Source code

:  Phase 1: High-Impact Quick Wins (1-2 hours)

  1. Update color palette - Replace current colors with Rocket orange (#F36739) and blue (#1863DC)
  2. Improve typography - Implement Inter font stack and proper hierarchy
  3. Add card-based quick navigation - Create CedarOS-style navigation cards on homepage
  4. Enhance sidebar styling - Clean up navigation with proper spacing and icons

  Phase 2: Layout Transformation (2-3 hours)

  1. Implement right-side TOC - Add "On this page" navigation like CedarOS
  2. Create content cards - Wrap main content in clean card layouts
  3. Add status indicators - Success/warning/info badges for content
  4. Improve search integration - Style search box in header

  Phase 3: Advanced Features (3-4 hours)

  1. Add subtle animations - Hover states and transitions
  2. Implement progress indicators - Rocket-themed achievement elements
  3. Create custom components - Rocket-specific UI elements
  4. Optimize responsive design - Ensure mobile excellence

## Exercise
Please copy out the data above exactly.

## Expected answer
Source code

:  Phase 1: High-Impact Quick Wins (1-2 hours)

  1. Update color palette - Replace current colors with Rocket orange (#F36739) and blue (#1863DC)
  2. Improve typography - Implement Inter font stack and proper hierarchy
  3. Add card-based quick navigation - Create CedarOS-style navigation cards on homepage
  4. Enhance sidebar styling - Clean up navigation with proper spacing and icons

  Phase 2: Layout Transformation (2-3 hours)

  1. Implement right-side TOC - Add "On this page" navigation like CedarOS
  2. Create content cards - Wrap main content in clean card layouts
  3. Add status indicators - Success/warning/info badges for content
  4. Improve search integration - Style search box in header

  Phase 3: Advanced Features (3-4 hours)

  1. Add subtle animations - Hover states and transitions
  2. Implement progress indicators - Rocket-themed achievement elements
  3. Create custom components - Rocket-specific UI elements
  4. Optimize responsive design - Ensure mobile excellence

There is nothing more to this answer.